# GOAL OF THE EXERCISE:
Turn the data from the line containing "After each view, print" through the line containing "350.5], [0, 0, 1]] dist [0.001317, -0.000170]" into a numbered list, skipping blank lines and leaving out the pictures.

# EXERCISE MATERIAL:
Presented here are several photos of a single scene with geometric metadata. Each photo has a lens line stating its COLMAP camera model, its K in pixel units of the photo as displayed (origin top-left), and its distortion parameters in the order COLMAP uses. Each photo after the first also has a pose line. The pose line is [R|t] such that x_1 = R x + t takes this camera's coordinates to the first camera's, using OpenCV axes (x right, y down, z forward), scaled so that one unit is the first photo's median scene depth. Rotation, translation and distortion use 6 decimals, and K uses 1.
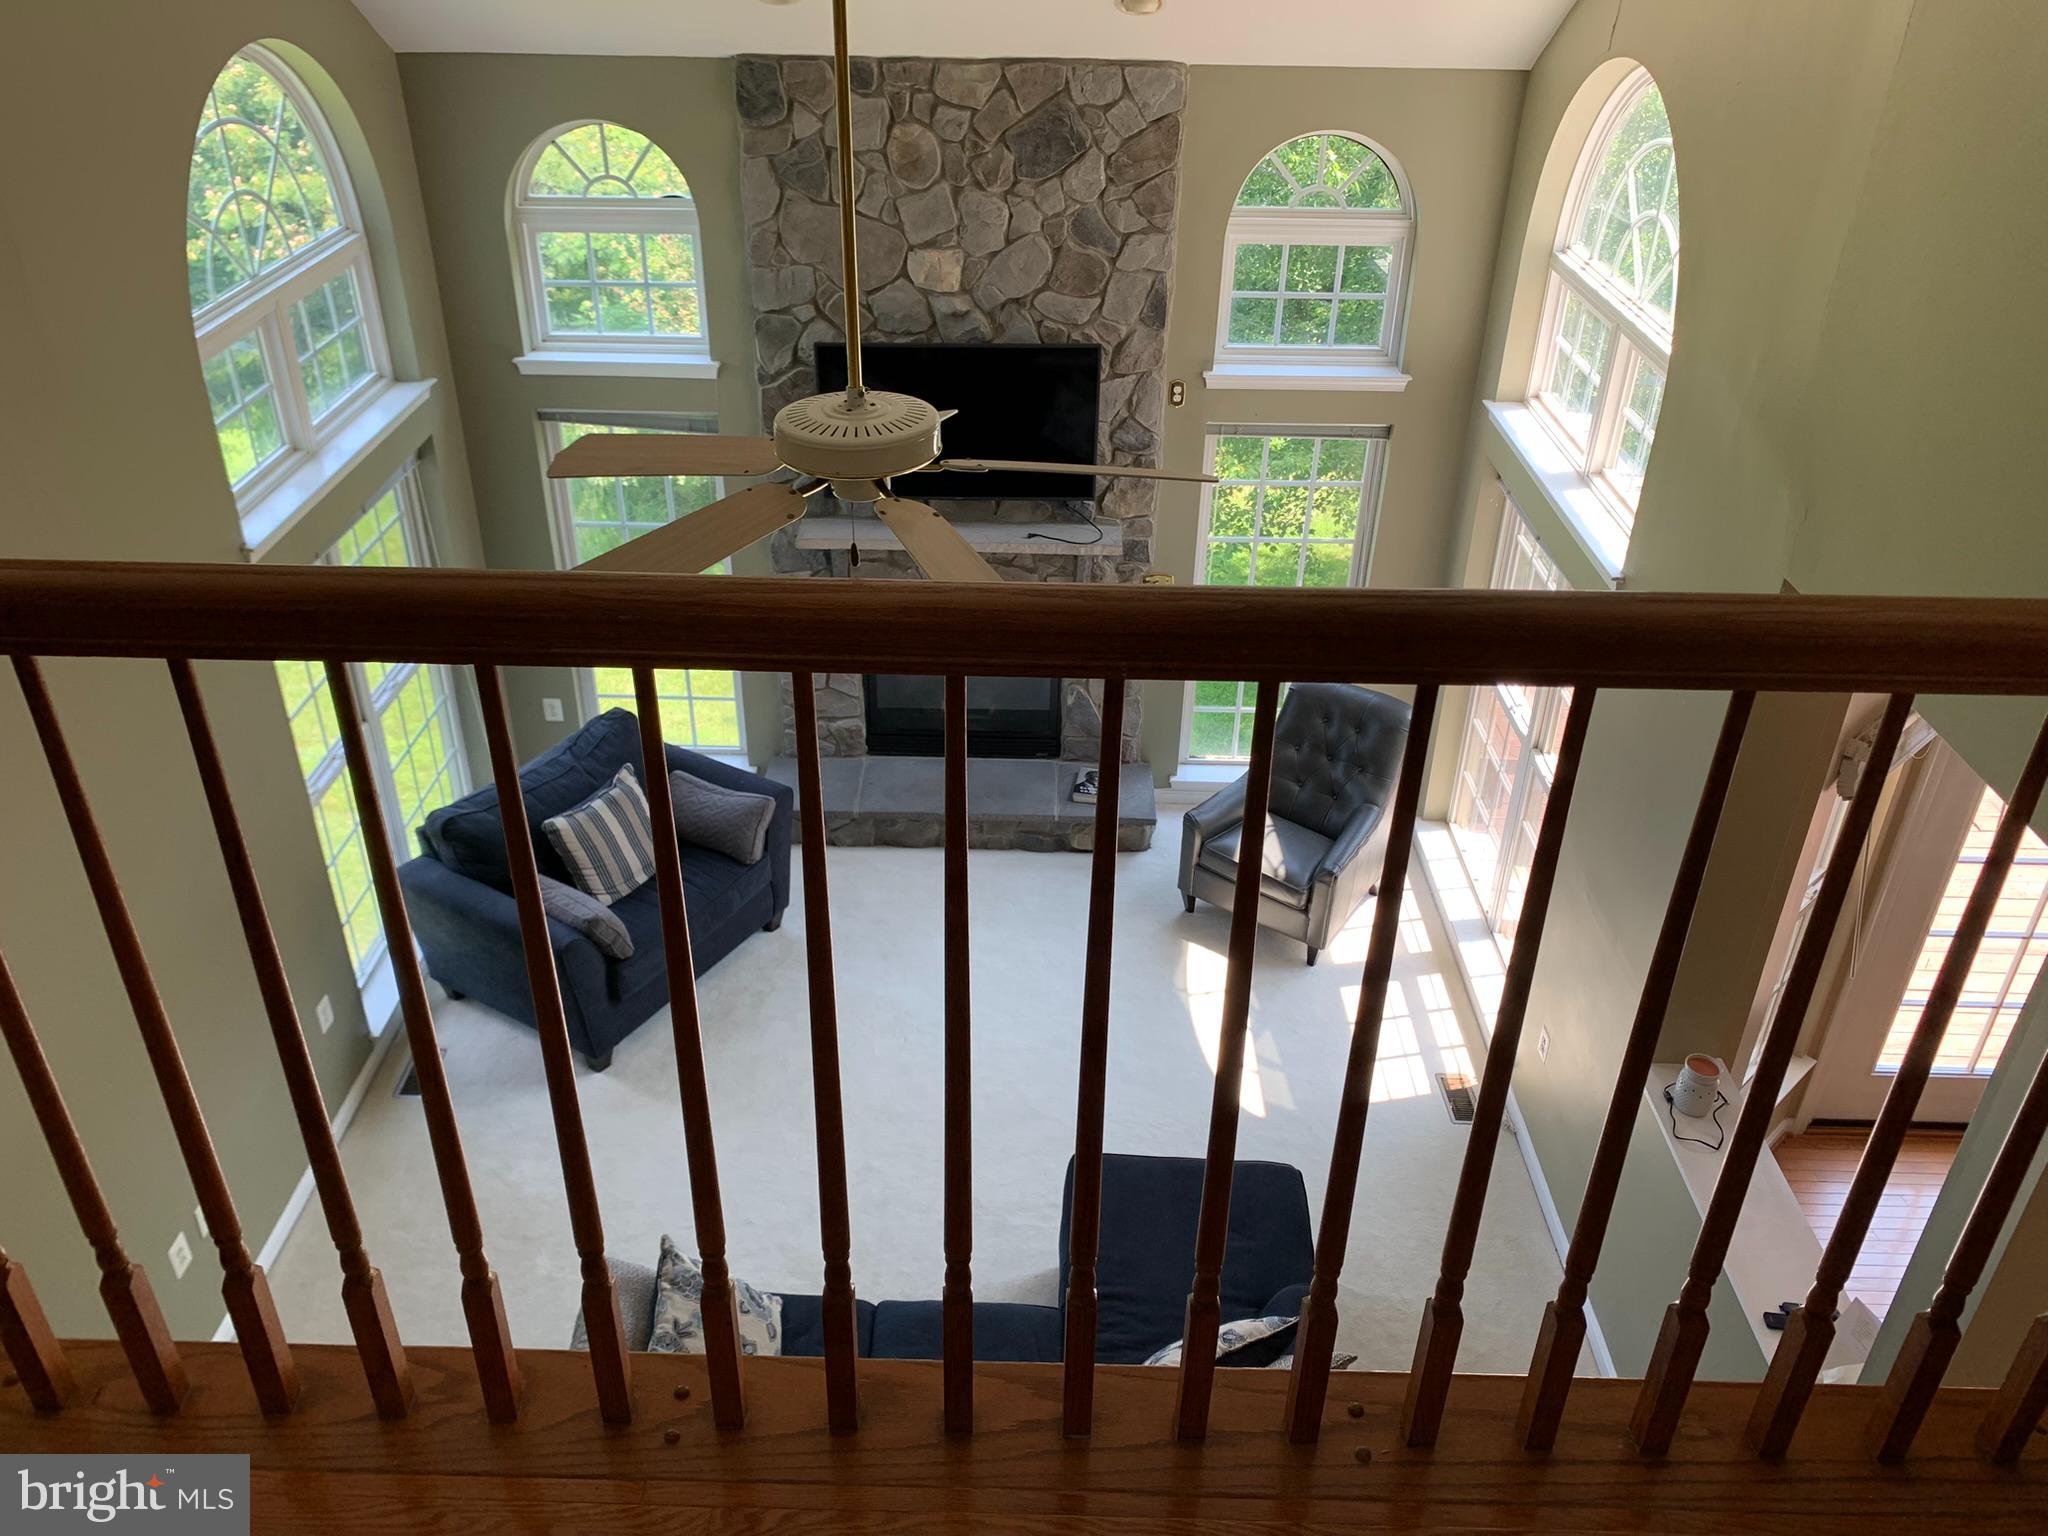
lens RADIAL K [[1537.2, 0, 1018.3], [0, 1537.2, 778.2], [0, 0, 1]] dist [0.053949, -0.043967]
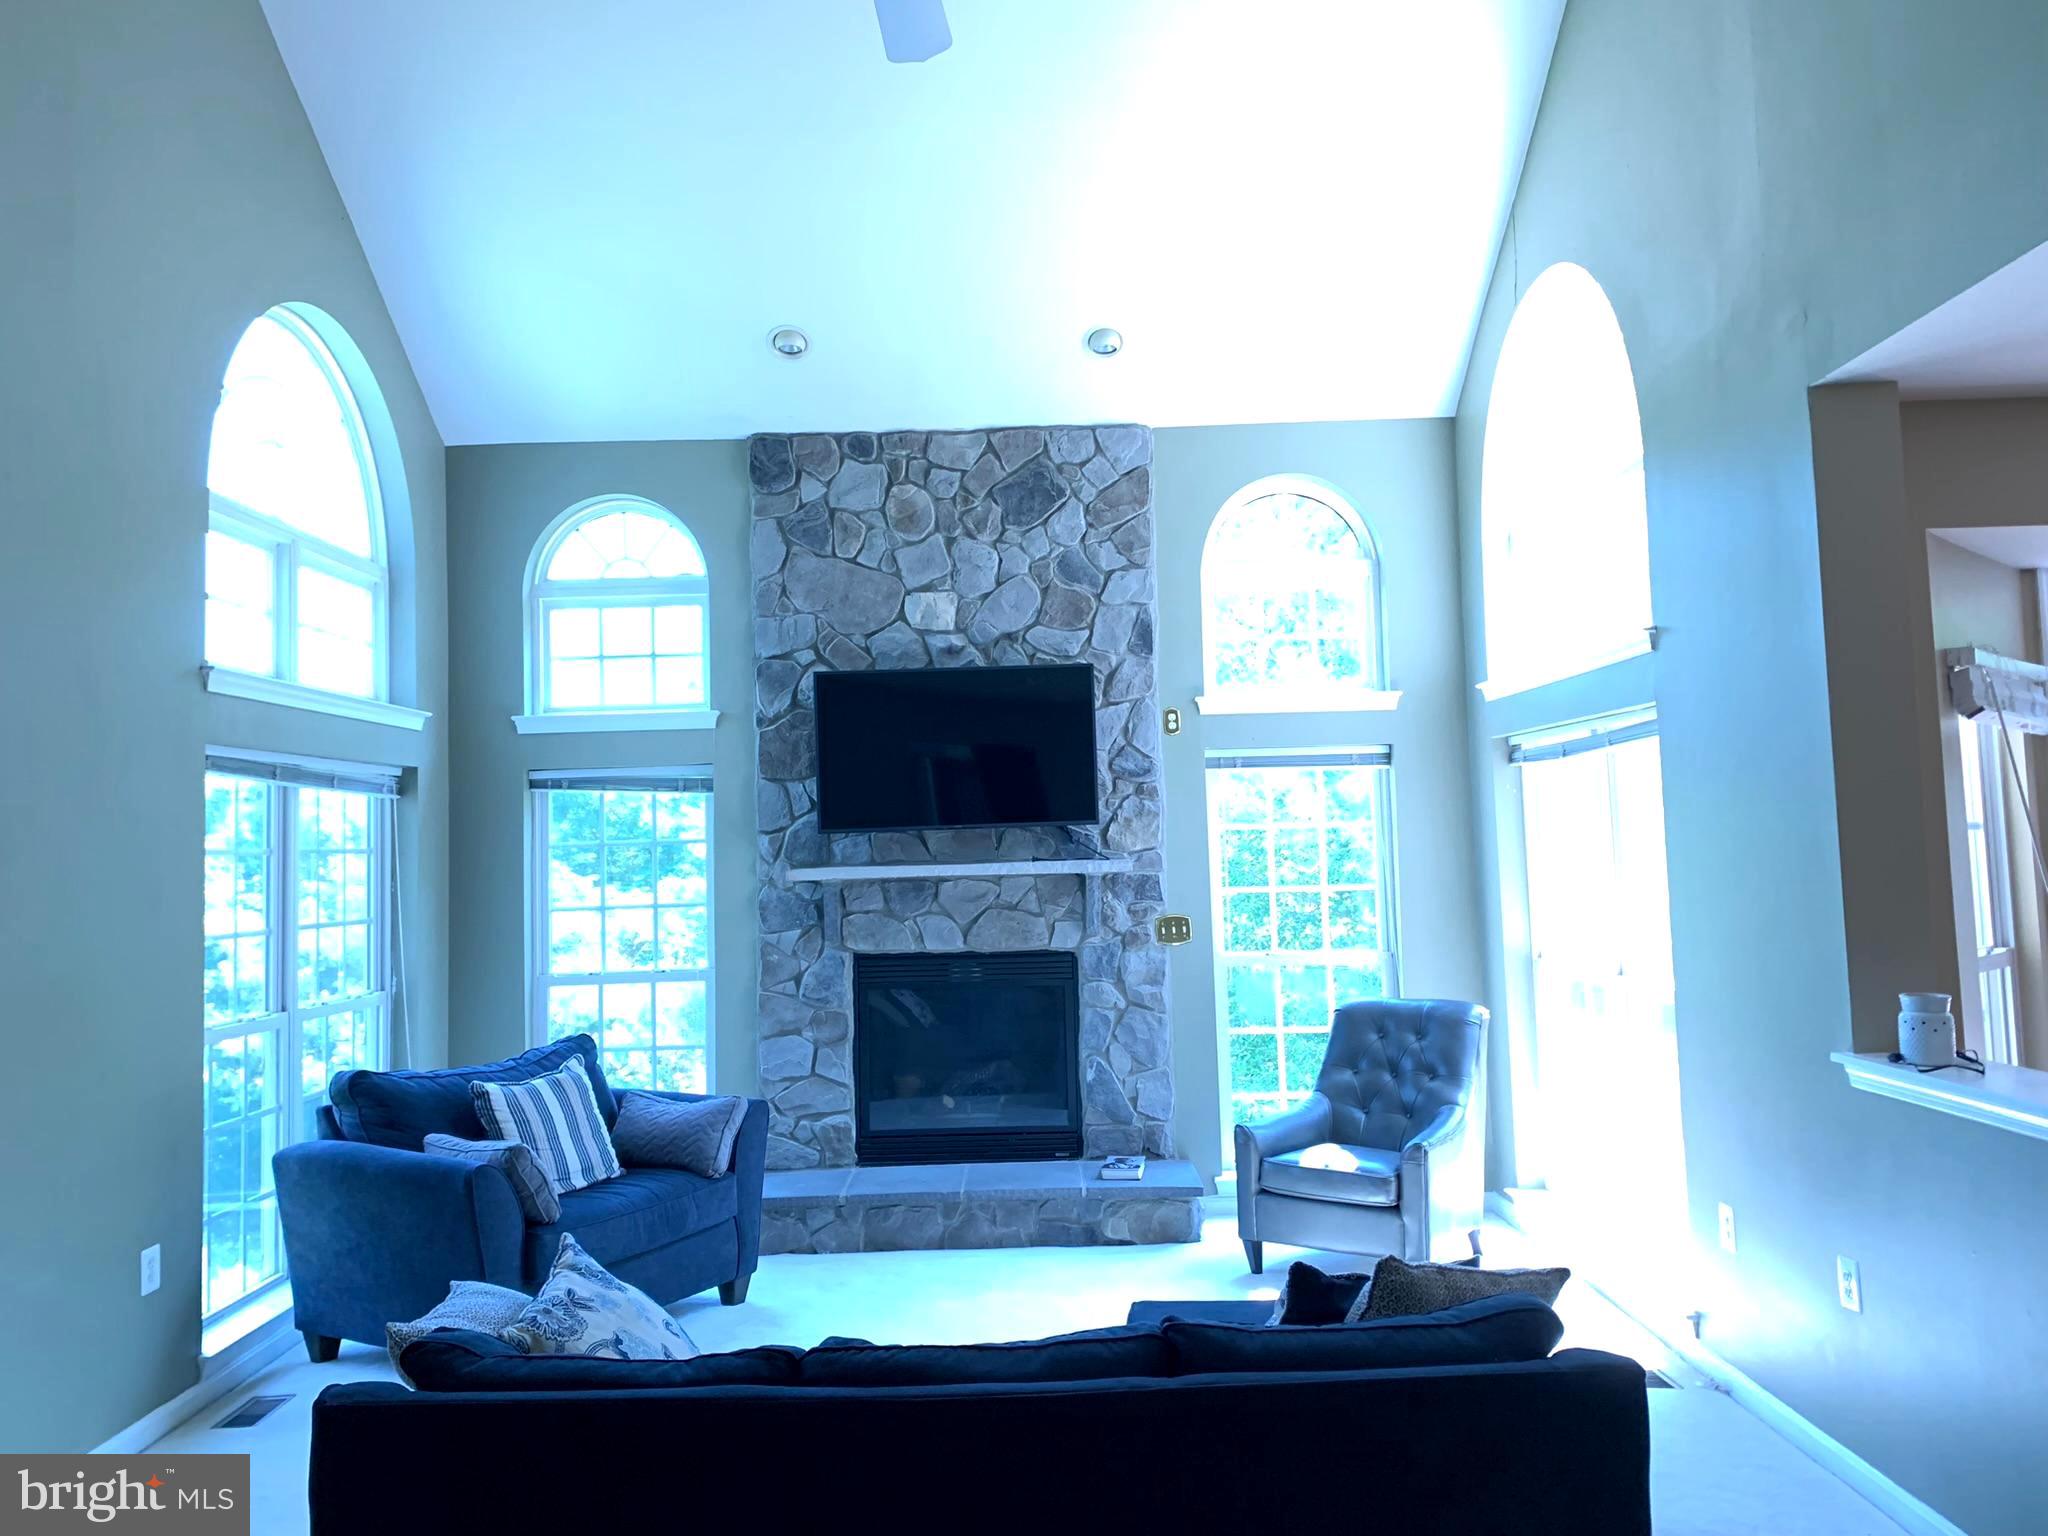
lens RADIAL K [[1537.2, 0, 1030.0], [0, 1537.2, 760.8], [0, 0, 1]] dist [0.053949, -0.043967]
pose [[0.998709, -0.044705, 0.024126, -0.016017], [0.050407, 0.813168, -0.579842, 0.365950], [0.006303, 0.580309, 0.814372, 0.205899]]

==

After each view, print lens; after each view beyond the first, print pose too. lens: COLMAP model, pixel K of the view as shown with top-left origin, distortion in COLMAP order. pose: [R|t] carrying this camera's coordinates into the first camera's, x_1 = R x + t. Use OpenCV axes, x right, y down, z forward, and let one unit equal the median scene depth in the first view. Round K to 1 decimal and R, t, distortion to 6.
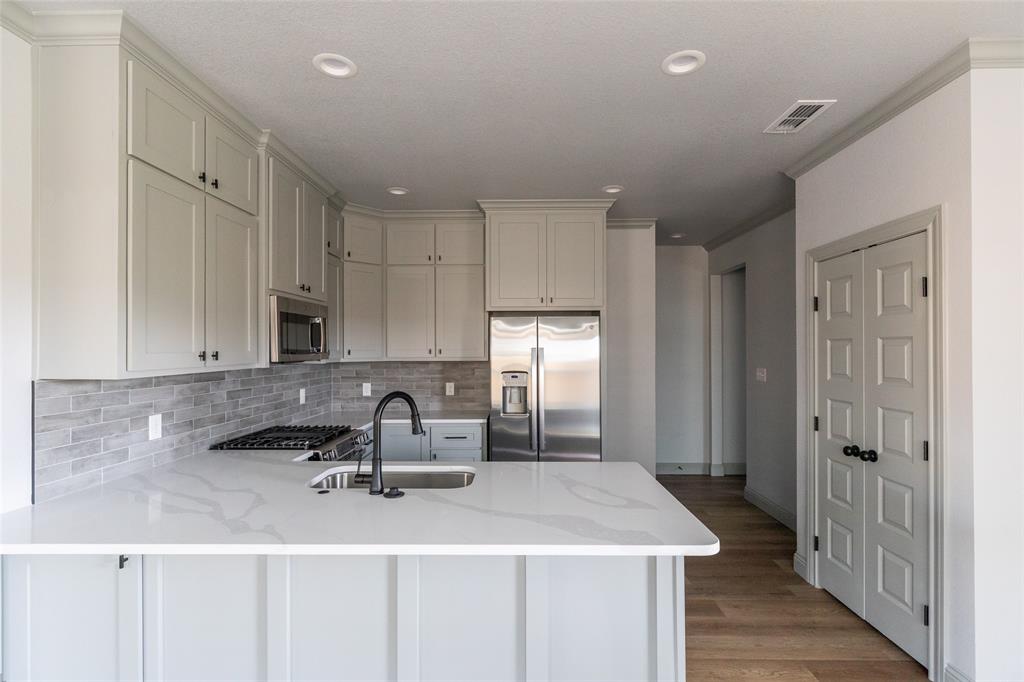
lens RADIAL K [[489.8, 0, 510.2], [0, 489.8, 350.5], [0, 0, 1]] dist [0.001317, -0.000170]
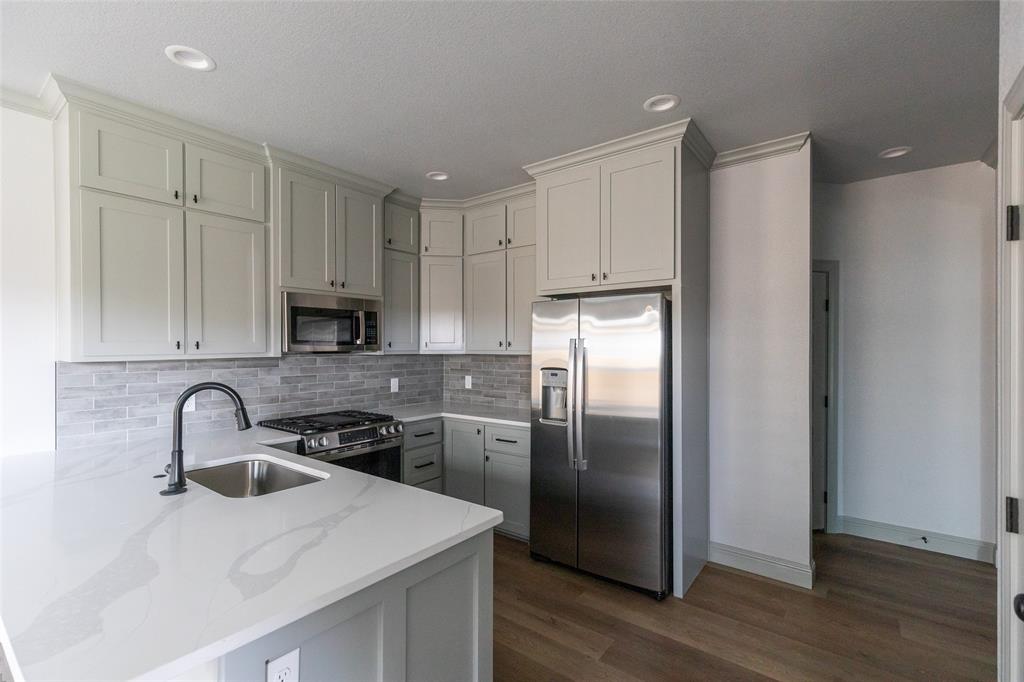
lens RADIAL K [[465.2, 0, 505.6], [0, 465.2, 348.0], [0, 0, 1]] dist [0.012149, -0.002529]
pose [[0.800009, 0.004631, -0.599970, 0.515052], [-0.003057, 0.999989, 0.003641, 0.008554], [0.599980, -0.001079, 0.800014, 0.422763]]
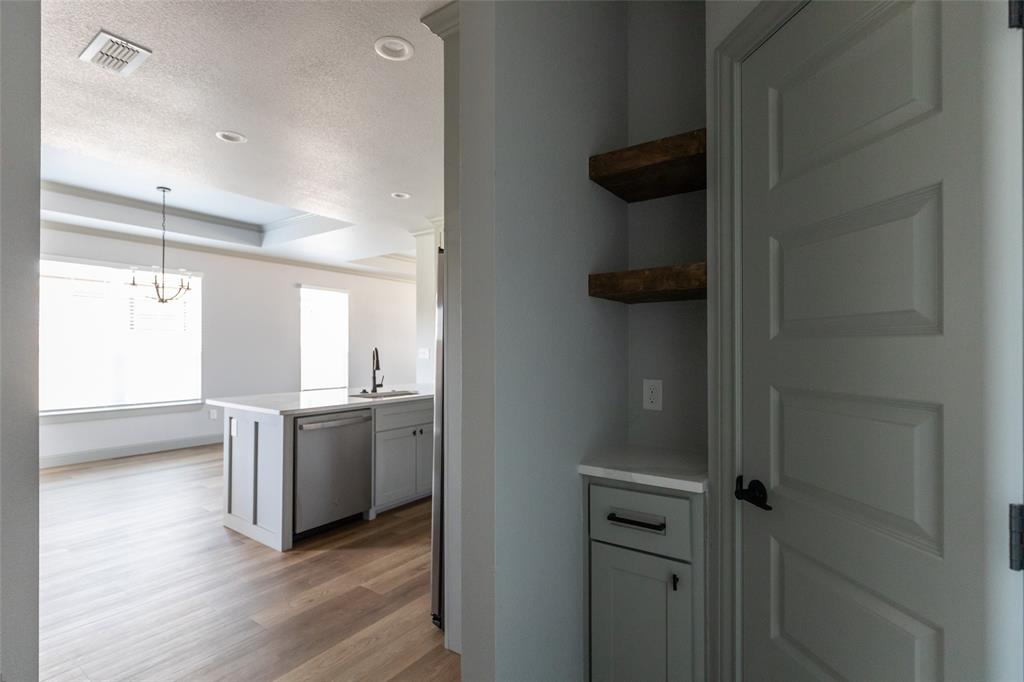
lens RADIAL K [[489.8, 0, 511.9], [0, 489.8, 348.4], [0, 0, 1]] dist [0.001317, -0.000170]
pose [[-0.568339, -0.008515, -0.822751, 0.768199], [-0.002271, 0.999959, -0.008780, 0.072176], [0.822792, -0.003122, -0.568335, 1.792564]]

# RESULT OF THIS TASK:
1. After each view, print lens; after each view beyond the first, print pose too. lens: COLMAP model, pixel K of the view as shown with top-left origin, distortion in COLMAP order. pose: [R|t] carrying this camera's coordinates into the first camera's, x_1 = R x + t. Use OpenCV axes, x right, y down, z forward, and let one unit equal the median scene depth in the first view. Round K to 1 decimal and R, t, distortion to 6.
2. lens RADIAL K [[489.8, 0, 510.2], [0, 489.8, 350.5], [0, 0, 1]] dist [0.001317, -0.000170]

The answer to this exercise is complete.